Aim of the exercise: Reproduce the rows below verbatim, starting at the first row and ending at the row that contains "the district of Port", with both ends included. Omit the pictures from your reproduction.

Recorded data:

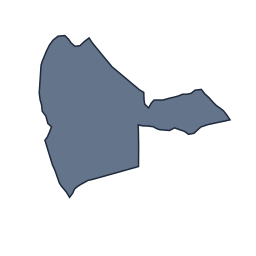 outline of São José dos Ramos, Paraíba, Brazil, rotated 192°
{"feature_id": "56859067B22442503406316", "entity_name": "São José dos Ramos", "entity_type": "district", "adm_level": 2, "iso_a3": "BRA", "parent_name": "Brazil", "parent_adm1": "Paraíba", "projection": "natural_earth1", "projection_center": [-35.36, -7.235], "detail": "fine", "context": "isolated", "style": "filled", "palette": "slate", "viewbox_px": 256, "rotation_deg": 192, "n_neighbors": 0, "source": "geoboundaries", "source_scale": "gbopen_adm2", "svg_char_len": 1158}
<svg xmlns="http://www.w3.org/2000/svg" viewBox="0 0 256 256"><g transform="rotate(192 128 128)"><path d="M151.9,70.4L109.7,92.5L114.1,113.7L118.6,133.2L114.3,133.1L109.3,134.0L103.7,134.5L100.0,133.4L96.4,132.9L92.4,133.5L86.9,134.2L82.5,137.8L76.0,136.9L72.2,136.5L67.5,134.4L62.4,136.5L59.7,140.3L57.0,144.1L50.6,147.9L29.9,157.2L34.6,161.7L38.2,164.7L41.9,166.5L46.2,168.3L50.2,170.9L54.9,174.4L59.9,177.3L64.3,181.0L70.4,178.9L73.4,175.1L77.1,173.4L81.6,172.4L85.1,170.0L88.2,168.3L93.2,166.0L96.6,164.2L100.0,162.5L104.2,161.7L108.4,160.7L110.5,157.0L112.0,151.9L116.6,154.8L118.1,158.7L120.0,166.1L124.9,167.8L156.3,184.5L170.6,195.8L180.8,204.0L184.8,208.0L188.7,203.5L192.1,198.5L197.0,196.9L201.6,199.6L204.4,202.3L209.0,205.3L215.5,203.3L219.6,198.3L222.1,192.7L223.8,186.1L224.8,180.4L225.7,175.7L226.1,171.3L222.1,143.7L219.9,137.5L217.3,132.5L215.4,126.6L210.7,122.4L207.3,115.7L203.1,113.3L204.0,107.3L205.0,102.5L206.7,98.7L194.1,76.0L190.7,71.5L188.1,67.2L183.8,60.1L181.2,57.4L175.1,52.6L170.7,48.0L168.5,53.0L167.7,57.0L165.2,60.3L162.6,62.9L159.2,65.8L156.1,68.5L151.9,70.4Z" fill="#64748b" stroke="#1e293b" stroke-width="1.5"/></g></svg>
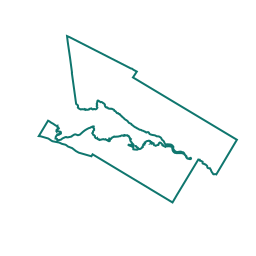 the district of Port Augusta, South Australia, Australia, rotated 121°
{"feature_id": "25037944B82439387593982", "entity_name": "Port Augusta", "entity_type": "district", "adm_level": 2, "iso_a3": "AUS", "parent_name": "Australia", "parent_adm1": "South Australia", "projection": "equal_earth", "projection_center": [137.816, -32.616], "detail": "fine", "context": "isolated", "style": "outline", "palette": "teal", "viewbox_px": 256, "rotation_deg": 121, "n_neighbors": 0, "source": "geoboundaries", "source_scale": "gbopen_adm2", "svg_char_len": 5969}
<svg xmlns="http://www.w3.org/2000/svg" viewBox="0 0 256 256"><g transform="rotate(121 128 128)"><path d="M168.9,51.5L159.9,51.6L118.8,51.5L118.3,50.2L118.8,50.0L119.0,49.6L118.5,47.9L118.6,47.2L118.5,46.7L119.9,45.8L119.9,45.0L119.5,44.4L119.6,43.5L119.3,42.9L119.5,42.2L119.5,41.7L119.8,40.6L120.7,39.9L121.1,39.3L121.1,38.5L120.7,37.7L120.7,37.1L120.4,37.0L121.1,35.5L121.7,34.9L122.7,33.3L123.1,32.1L123.5,31.6L123.6,31.2L123.5,30.5L122.7,29.7L122.4,29.1L122.3,28.4L82.0,28.6L82.1,149.8L75.1,149.5L75.3,153.2L75.1,155.2L75.5,156.3L80.2,224.5L80.6,227.6L85.5,223.8L97.6,213.9L109.4,204.5L109.7,204.5L133.9,185.0L134.2,184.5L134.2,183.4L134.5,182.5L135.8,181.6L136.2,181.6L136.4,181.3L136.4,180.9L136.6,180.5L136.5,178.2L136.0,177.8L135.8,177.1L135.4,176.8L134.9,175.9L134.3,173.5L133.8,173.3L133.7,173.5L133.4,172.3L132.5,171.2L132.1,170.9L131.5,171.0L130.7,170.2L130.6,169.6L130.1,169.4L130.3,167.9L129.9,167.4L129.3,167.1L129.0,166.6L128.9,165.7L128.6,165.3L127.7,164.8L126.3,164.7L126.0,165.1L125.8,165.8L124.8,166.3L124.3,166.2L123.9,166.8L123.6,166.8L123.3,167.3L121.3,167.7L120.9,168.1L120.2,168.1L119.9,167.9L119.8,167.2L120.0,164.8L119.5,164.4L119.3,163.9L119.3,162.6L119.5,162.2L119.4,161.9L119.5,161.3L119.4,161.0L119.8,159.9L120.5,159.6L120.9,159.0L121.2,158.8L121.6,157.8L121.4,157.5L121.5,156.8L121.1,156.5L121.1,155.7L121.4,155.2L121.3,154.5L121.0,154.0L120.9,153.5L120.2,152.6L120.3,152.3L119.8,151.6L119.8,150.5L119.6,149.9L119.7,149.2L120.3,148.5L120.1,147.4L120.9,145.2L120.8,144.7L120.4,144.3L120.7,143.4L120.4,142.6L120.6,142.3L120.5,141.8L120.9,141.2L120.9,140.5L121.3,139.4L121.2,139.0L121.5,138.4L121.6,137.0L121.9,136.3L122.1,135.3L122.2,134.2L122.1,133.5L122.3,131.9L123.1,130.0L122.8,127.3L123.3,126.6L123.3,125.5L123.6,123.8L123.6,122.9L123.7,122.5L123.5,121.6L123.7,120.5L123.5,120.1L123.5,117.3L123.1,116.3L122.9,115.7L123.0,114.9L122.6,113.6L122.6,112.9L122.4,112.1L122.5,111.4L122.3,111.1L122.5,110.0L121.6,109.3L121.5,108.9L121.1,108.3L121.3,107.6L121.8,106.9L122.0,106.4L121.9,105.3L121.4,103.5L120.8,102.1L120.4,101.0L120.3,99.0L119.4,97.4L119.3,96.7L119.3,95.1L119.7,94.1L120.5,92.9L120.8,90.9L121.2,90.1L122.4,88.4L122.8,87.4L122.5,86.8L122.1,86.5L121.7,85.9L120.4,83.4L120.1,82.7L120.1,81.1L120.5,80.1L120.6,79.6L121.1,79.3L121.5,79.9L121.9,79.2L122.3,79.0L122.2,78.8L123.1,77.8L123.0,77.6L123.6,76.1L123.6,74.3L123.9,74.2L123.8,73.8L123.4,73.6L121.8,71.7L121.0,70.5L120.9,69.4L120.4,68.2L120.5,67.4L120.7,67.1L121.0,67.1L121.2,66.7L121.0,66.4L121.6,65.5L122.1,63.4L123.2,62.3L123.4,62.0L123.3,61.1L123.0,60.4L121.3,58.9L121.4,58.6L121.8,58.2L122.4,58.3L123.0,59.4L123.6,61.4L123.2,62.8L122.1,64.2L121.7,65.8L121.3,66.9L122.0,69.3L122.1,69.6L122.7,70.3L123.8,72.3L124.4,73.1L124.9,74.6L125.1,74.8L125.1,76.1L124.7,77.4L123.9,78.5L123.2,78.9L123.0,79.3L121.9,80.2L121.4,80.5L121.4,81.3L122.0,81.9L122.1,82.3L121.9,82.5L122.8,83.9L124.5,86.3L124.9,86.3L125.1,89.4L124.6,89.4L123.8,92.4L124.1,93.3L124.8,93.6L125.7,93.4L126.2,93.6L126.9,93.3L127.3,93.9L129.0,95.1L129.0,96.1L129.3,96.6L129.2,97.0L128.9,97.6L128.0,98.0L128.1,99.5L129.1,99.6L128.9,100.1L129.1,100.3L128.2,100.1L127.9,100.8L128.2,101.7L128.4,101.8L128.2,102.4L127.8,102.6L128.1,103.6L128.9,104.2L129.1,104.7L130.0,105.4L131.4,105.8L131.9,105.6L132.0,106.1L132.5,105.9L133.1,106.1L133.6,105.6L133.9,106.1L134.3,106.4L134.6,106.3L134.9,105.8L136.5,106.1L136.8,106.0L136.9,105.6L139.1,106.4L140.1,107.2L140.8,108.4L141.6,108.7L142.1,109.4L143.2,111.6L143.5,112.5L141.9,113.5L141.9,115.7L142.4,118.1L142.3,118.8L142.0,118.8L141.9,118.4L140.5,116.4L140.4,115.7L140.6,115.2L140.5,114.6L140.1,114.9L140.5,114.5L140.4,113.9L139.9,114.1L139.3,115.0L138.9,116.7L138.5,117.3L138.3,118.1L137.7,119.4L136.6,120.4L136.6,119.8L136.0,119.8L135.9,120.7L135.4,121.5L135.5,121.8L135.0,122.4L134.7,123.4L134.5,123.5L134.6,124.1L134.8,124.2L134.6,124.9L135.5,125.9L135.4,126.1L135.8,126.7L135.7,127.2L135.9,127.6L136.8,127.4L137.1,127.9L137.2,128.7L137.5,129.4L137.9,129.8L139.1,130.5L139.3,131.0L140.2,131.8L141.4,133.4L141.5,133.8L142.3,134.6L142.4,135.5L143.2,135.8L144.1,136.6L146.2,137.0L146.5,138.0L146.4,138.3L146.7,138.7L147.8,138.2L148.0,137.7L147.9,137.2L148.6,137.0L149.0,137.3L149.2,137.7L149.0,138.3L149.3,138.7L149.2,139.1L149.0,139.6L149.2,139.9L149.1,140.0L149.2,140.8L149.3,140.8L149.2,141.5L149.6,141.7L150.1,142.5L150.2,143.3L150.5,143.7L153.0,146.3L152.7,147.1L153.0,147.2L153.1,148.2L153.0,148.7L152.6,149.1L153.0,149.2L153.3,150.5L152.7,151.9L152.0,152.1L151.6,153.4L151.8,154.2L151.1,155.3L150.8,156.0L149.7,155.8L148.9,156.3L147.1,156.0L146.5,156.6L146.1,156.7L145.7,157.8L144.5,158.0L144.3,158.2L144.4,158.4L145.1,159.3L146.0,159.6L146.3,160.1L147.2,160.5L148.4,161.6L150.4,162.8L152.1,163.7L154.4,164.6L158.6,165.9L160.0,167.2L160.5,169.7L161.2,170.6L163.7,171.9L164.4,172.0L166.9,174.6L167.5,175.5L167.5,176.2L168.1,177.0L170.7,178.8L172.6,179.5L174.3,181.4L174.9,181.9L174.8,182.5L174.2,182.7L173.9,183.3L174.4,184.7L172.7,185.4L170.7,185.3L170.6,184.9L169.8,184.2L169.5,184.6L169.3,184.2L169.1,184.4L168.6,183.9L167.8,183.7L168.3,183.2L167.5,182.7L167.1,182.7L166.5,183.1L166.0,183.7L166.1,184.4L167.0,186.3L167.4,185.9L167.2,186.5L166.9,186.7L167.0,186.9L167.5,187.1L167.2,187.3L167.3,187.6L167.9,187.5L168.2,187.3L168.4,187.3L168.2,187.3L168.0,187.5L167.4,187.8L167.1,187.2L166.7,187.2L166.2,187.7L166.1,187.9L166.1,188.5L165.9,188.9L166.1,187.7L165.2,187.7L164.4,187.1L163.9,187.1L163.7,187.9L164.0,188.1L164.0,188.3L163.4,188.4L163.4,189.1L163.2,189.2L163.1,189.4L162.8,189.4L162.5,189.6L163.0,189.9L163.1,191.5L162.9,194.4L163.0,196.6L162.8,198.8L162.9,200.3L180.9,200.3L180.1,198.6L178.1,191.0L178.1,190.2L178.3,186.9L178.2,185.8L175.9,179.4L175.6,176.4L174.6,173.2L174.5,172.3L174.8,169.8L174.0,165.5L174.6,160.8L174.5,157.5L171.1,144.8L168.8,144.8L168.9,51.5ZM139.9,110.5L139.4,111.7L139.5,112.2L139.9,112.6L139.5,111.9L139.6,111.4L140.0,110.6L140.1,109.4L140.0,109.0L139.8,109.6L139.9,110.5Z" fill="none" stroke="#0f766e" stroke-width="2"/></g></svg>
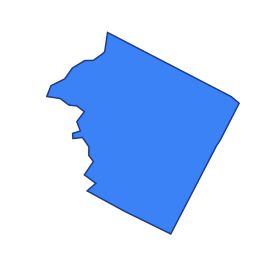 the district of Brown, Illinois, United States of America, rotated 207°
{"feature_id": "52423323B24893766187997", "entity_name": "Brown", "entity_type": "district", "adm_level": 2, "iso_a3": "USA", "parent_name": "United States of America", "parent_adm1": "Illinois", "projection": "equal_earth", "projection_center": [-90.654, 39.973], "detail": "fine", "context": "isolated", "style": "filled", "palette": "blue", "viewbox_px": 256, "rotation_deg": 207, "n_neighbors": 0, "source": "geoboundaries", "source_scale": "gbopen_adm2", "svg_char_len": 526}
<svg xmlns="http://www.w3.org/2000/svg" viewBox="0 0 256 256"><g transform="rotate(207 128 128)"><path d="M214.7,119.2L201.8,123.5L191.1,121.6L183.6,124.4L174.3,122.8L176.5,110.5L169.1,103.7L174.9,98.1L172.3,93.6L164.3,98.9L154.3,93.5L150.5,85.8L143.6,82.4L145.6,66.4L131.6,64.1L135.9,53.4L92.5,52.2L41.8,53.0L41.1,152.1L40.3,159.8L40.2,200.5L50.2,202.8L189.6,203.8L183.4,185.5L184.4,182.5L189.6,172.5L197.2,168.4L204.8,156.1L206.7,143.0L215.8,130.8L214.7,119.2Z" fill="#3b82f6" stroke="#1e3a8a" stroke-width="1.5"/></g></svg>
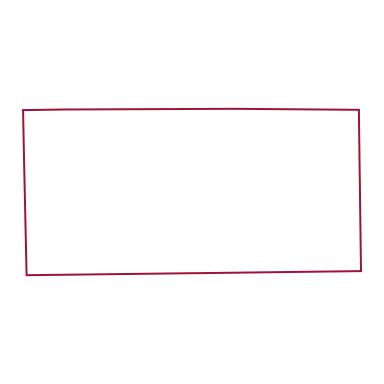 Telsen, Chubut, Argentina
{"feature_id": "61730980B58440268064680", "entity_name": "Telsen", "entity_type": "district", "adm_level": 2, "iso_a3": "ARG", "parent_name": "Argentina", "parent_adm1": "Chubut", "projection": "orthographic", "projection_center": [-67.11, -42.441], "detail": "fine", "context": "isolated", "style": "outline", "palette": "rose", "viewbox_px": 384, "rotation_deg": 0, "n_neighbors": 0, "source": "geoboundaries", "source_scale": "gbopen_adm2", "svg_char_len": 325}
<svg xmlns="http://www.w3.org/2000/svg" viewBox="0 0 384 384"><path d="M361.0,271.1L359.9,186.4L359.6,166.5L359.1,127.9L358.9,110.5L358.9,109.8L233.3,108.8L65.2,109.5L23.0,110.1L23.1,111.1L23.5,133.0L24.2,166.8L26.6,275.2L109.9,274.2L192.6,273.2L194.9,273.2L361.0,271.1Z" fill="none" stroke="#9f1239" stroke-width="2"/></svg>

Result:
 outline of São José dos Ramos, Paraíba, Brazil, rotated 192°
{"feature_id": "56859067B22442503406316", "entity_name": "São José dos Ramos", "entity_type": "district", "adm_level": 2, "iso_a3": "BRA", "parent_name": "Brazil", "parent_adm1": "Paraíba", "projection": "natural_earth1", "projection_center": [-35.36, -7.235], "detail": "fine", "context": "isolated", "style": "filled", "palette": "slate", "viewbox_px": 256, "rotation_deg": 192, "n_neighbors": 0, "source": "geoboundaries", "source_scale": "gbopen_adm2", "svg_char_len": 1158}
<svg xmlns="http://www.w3.org/2000/svg" viewBox="0 0 256 256"><g transform="rotate(192 128 128)"><path d="M151.9,70.4L109.7,92.5L114.1,113.7L118.6,133.2L114.3,133.1L109.3,134.0L103.7,134.5L100.0,133.4L96.4,132.9L92.4,133.5L86.9,134.2L82.5,137.8L76.0,136.9L72.2,136.5L67.5,134.4L62.4,136.5L59.7,140.3L57.0,144.1L50.6,147.9L29.9,157.2L34.6,161.7L38.2,164.7L41.9,166.5L46.2,168.3L50.2,170.9L54.9,174.4L59.9,177.3L64.3,181.0L70.4,178.9L73.4,175.1L77.1,173.4L81.6,172.4L85.1,170.0L88.2,168.3L93.2,166.0L96.6,164.2L100.0,162.5L104.2,161.7L108.4,160.7L110.5,157.0L112.0,151.9L116.6,154.8L118.1,158.7L120.0,166.1L124.9,167.8L156.3,184.5L170.6,195.8L180.8,204.0L184.8,208.0L188.7,203.5L192.1,198.5L197.0,196.9L201.6,199.6L204.4,202.3L209.0,205.3L215.5,203.3L219.6,198.3L222.1,192.7L223.8,186.1L224.8,180.4L225.7,175.7L226.1,171.3L222.1,143.7L219.9,137.5L217.3,132.5L215.4,126.6L210.7,122.4L207.3,115.7L203.1,113.3L204.0,107.3L205.0,102.5L206.7,98.7L194.1,76.0L190.7,71.5L188.1,67.2L183.8,60.1L181.2,57.4L175.1,52.6L170.7,48.0L168.5,53.0L167.7,57.0L165.2,60.3L162.6,62.9L159.2,65.8L156.1,68.5L151.9,70.4Z" fill="#64748b" stroke="#1e293b" stroke-width="1.5"/></g></svg>
 the district of Port Augusta, South Australia, Australia, rotated 121°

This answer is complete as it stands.